In Ted Butler's Archive

CORNERING THE MARKET

This week’s COT report indicates that the concentrated long position in COMEX gold is the largest it has ever been compared to the concentrated short position. I never thought I would see this happen. This increases my confidence that JPMorgan is holding a record net long position in COMEX gold futures of 85,000 contracts (8.5 million oz). Counting what they have in GLD and elsewhere, it’s 20 million ounces of gold or $26 billion. I have been making a big deal out of JPMorgan’s newly acquired massive net long position in COMEX gold because nothing even comes close to being as important. The hard data tells me that JPMorgan has, effectively, cornered the gold market.

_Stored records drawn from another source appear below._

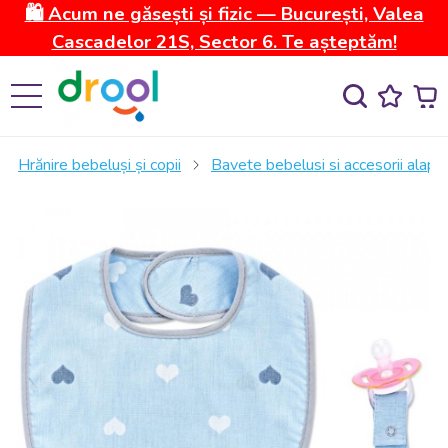
🛍️ Acum ne găsești și fizic — București, Valea
Cascadelor 21S, Sector 6. Te așteptăm!
Hrănire bebeluși și copii
Bavete bebelusi si accesorii alapt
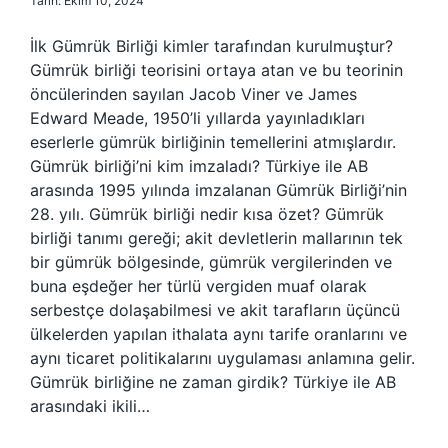
Tarih: Ekim 10, 2024
İlk Gümrük Birliği kimler tarafından kurulmuştur?
Gümrük birliği teorisini ortaya atan ve bu teorinin
öncülerinden sayılan Jacob Viner ve James
Edward Meade, 1950’li yıllarda yayınladıkları
eserlerle gümrük birliğinin temellerini atmışlardır.
Gümrük birliği’ni kim imzaladı? Türkiye ile AB
arasında 1995 yılında imzalanan Gümrük Birliği’nin
28. yılı. Gümrük birliği nedir kısa özet? Gümrük
birliği tanımı gereği; akit devletlerin mallarının tek
bir gümrük bölgesinde, gümrük vergilerinden ve
buna eşdeğer her türlü vergiden muaf olarak
serbestçe dolaşabilmesi ve akit tarafların üçüncü
ülkelerden yapılan ithalata aynı tarife oranlarını ve
aynı ticaret politikalarını uygulaması anlamına gelir.
Gümrük birliğine ne zaman girdik? Türkiye ile AB
arasındaki ikili…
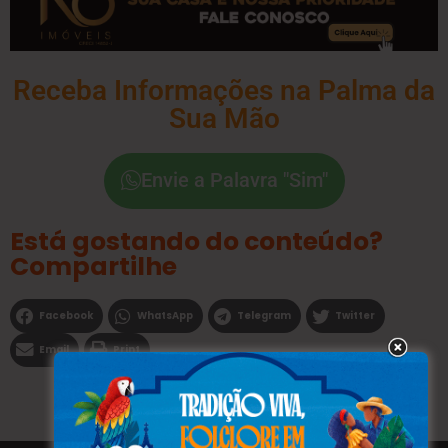
Receba Informações na Palma da
Sua Mão
Envie a Palavra "Sim"
Está gostando do conteúdo?
Compartilhe
Facebook
WhatsApp
Telegram
Twitter
Email
Print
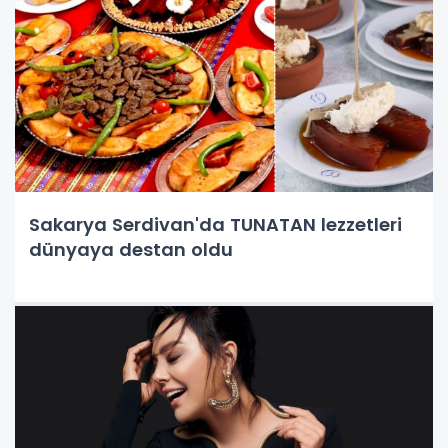
Sakarya Serdivan'da TUNATAN lezzetleri
dünyaya destan oldu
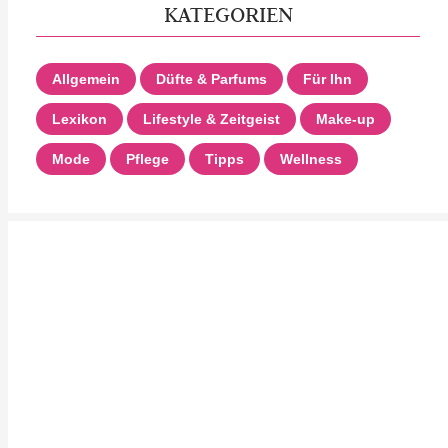
KATEGORIEN
Allgemein
Düfte & Parfums
Für Ihn
Lexikon
Lifestyle & Zeitgeist
Make-up
Mode
Pflege
Tipps
Wellness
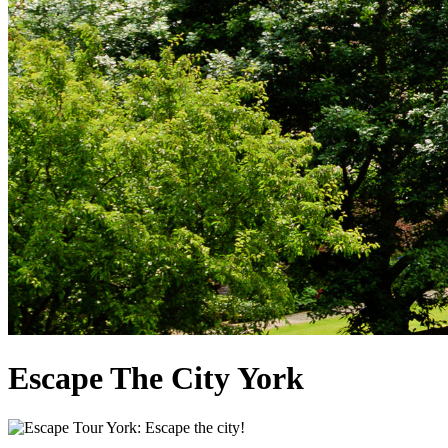
Escape The City York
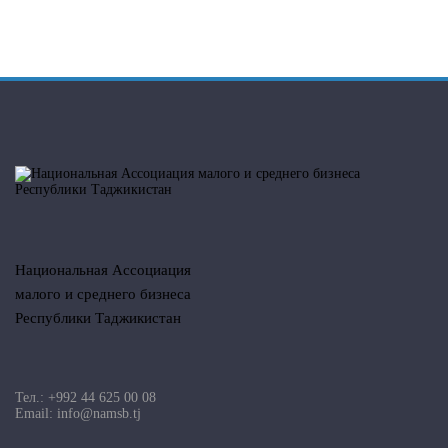
Национальная Ассоциация
малого и среднего бизнеса
Республики Таджикистан
Тел.: +992 44 625 00 08
Email: info@namsb.tj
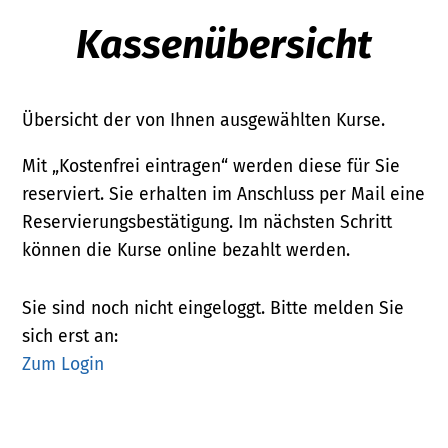
Kassenübersicht
Übersicht der von Ihnen ausgewählten Kurse.
Mit „Kostenfrei eintragen“ werden diese für Sie
reserviert. Sie erhalten im Anschluss per Mail eine
Reservierungsbestätigung. Im nächsten Schritt
können die Kurse online bezahlt werden.
Sie sind noch nicht eingeloggt. Bitte melden Sie
sich erst an:
Zum Login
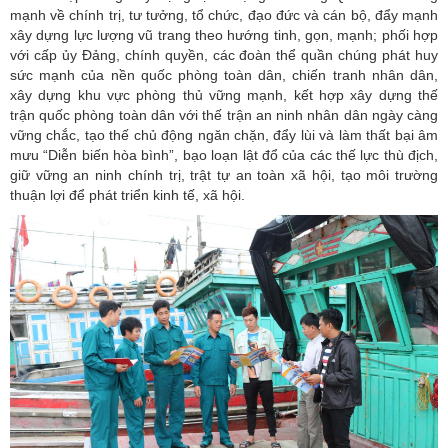
mạnh về chính trị, tư tưởng, tổ chức, đạo đức và cán bộ, đẩy mạnh
xây dựng lực lượng vũ trang theo hướng tinh, gọn, mạnh; phối hợp
với cấp ủy Đảng, chính quyền, các đoàn thể quần chúng phát huy
sức mạnh của nền quốc phòng toàn dân, chiến tranh nhân dân,
xây dựng khu vực phòng thủ vững mạnh, kết hợp xây dựng thế
trận quốc phòng toàn dân với thế trận an ninh nhân dân ngày càng
vững chắc, tạo thế chủ động ngăn chặn, đẩy lùi và làm thất bại âm
mưu “Diễn biến hòa bình”, bạo loạn lật đổ của các thế lực thù địch,
giữ vững an ninh chính trị, trật tự an toàn xã hội, tạo môi trường
thuận lợi để phát triển kinh tế, xã hội.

I am calculating that JPMorgan holds 85,000 contracts based upon previous COT and Bank Participation Report data. In simple terms, JPMorgan holds more than 25% of the entire COMEX gold futures market on a true net basis. There has never been a more concentrated net long position in any major regulated futures market in history. Not even the Hunt Brothers in COMEX silver in 1980 or the Sumitomo copper trader, both found to have manipulated markets by means of a corner, held as much a share of the market as JPMorgan holds now in COMEX gold futures. If a 25% net share of a market does not represent a corner, then that term has no meaning. I’m not alleging that JPMorgan owns 25% of all the gold in the world, as that would be impossible. Heretofore, I would have insisted that owning 25% of the COMEX gold market was impossible, but no longer. And there’s more.

On a $300 up move in gold, JPMorgan would stand to make $6 billion and $2 billion for every $100 on top of that. I would remind you that these sums might seem outlandish for most entities, but for JPMorgan these are not out of scale. After all, this is a bank that makes $25 billion a year in net profits (even after paying out billions in regulatory fines and settlements). With profits under pressure from encroaching and long overdue regulations, a timely gold score would come in handy for the bank, although I still believe it is in silver that the bank is most exposed to on a regulatory liability basis and the one they are most eager to wash their hands of. While I can analyze what positions JPMorgan holds based upon the documented data, I can’t know its intentions. That is where you come in. I can tell you what the set up looks like and what I think will occur because of it, but I’m not a prophet or guarantor. It looks to me that JPMorgan has amassed such a massive long position in gold and such a massively reduced short position in silver that expecting a price explosion seems most reasonable.